A new product developed by researchers at Los Alamos has been created to simplify the use of supercomputers performing big data analysis.

‘Charliecloud’ supports users performing big data analysis on the Los Alamos supercomputers by providing a containerized approach that allows users to run their own software stack, sequestered from the host operating system.

Los Alamos developed a condensed, 800-line piece of code on the open source Docker platform comprised of 500 lines of C and 300 lines of shell code. Users can download the Docker platform to build customized container images. These images can then be moved from Docker to a supercomputer to run analysis applications using Charliecloud.

Users are provided with administrative freedom to run their own customized big data analysis using Los Alamos supercomputing power, while the security of the system as a whole remains unaffected due to the segmenting of different applications.

Reid Priedhorsky, lead developer of the Charliecloud system said, “Charliecloud lets users easily run crazy new things on our supercomputers. Los Alamos has lots of supercomputing power, and we do lots of simulations that are well supported here. But we’ve found that Big Data analysis projects need to use different frameworks, which often have dependencies that differ from what we have already on the supercomputer. So, we’ve developed a lightweight ‘container’ approach that lets users package their own user-defined software stack in isolation from the host operating system.”

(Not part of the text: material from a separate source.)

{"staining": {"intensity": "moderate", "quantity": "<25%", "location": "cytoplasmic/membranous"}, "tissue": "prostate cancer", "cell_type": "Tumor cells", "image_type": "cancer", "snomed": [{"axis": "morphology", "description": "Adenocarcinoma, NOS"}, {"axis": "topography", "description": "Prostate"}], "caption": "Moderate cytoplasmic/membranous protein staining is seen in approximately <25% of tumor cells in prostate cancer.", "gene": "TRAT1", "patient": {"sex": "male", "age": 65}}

Charliecloud was designed to provide a simple, standard, interoperable workflow that could run on existing HPC hardware with minimal modifications. Also, because it is implemented using namespace designations, there is no need to manage user privilege or trusted operations on center resources.

Charliecloud is currently in production on two of the Los Alamos supercomputers and the team there has found that it performs equally as well as the non-containerized machines.

The development of the Charliecloud solution came from the increasing demand for user-defined software stacks (UDSS) within the Los Alamos central computing framework. UDSS are complex and vary greatly but must be achieved for big data analysis. Unfortunately, as a result, the computing center is burdened with minimizing security and performance risks in the larger environment.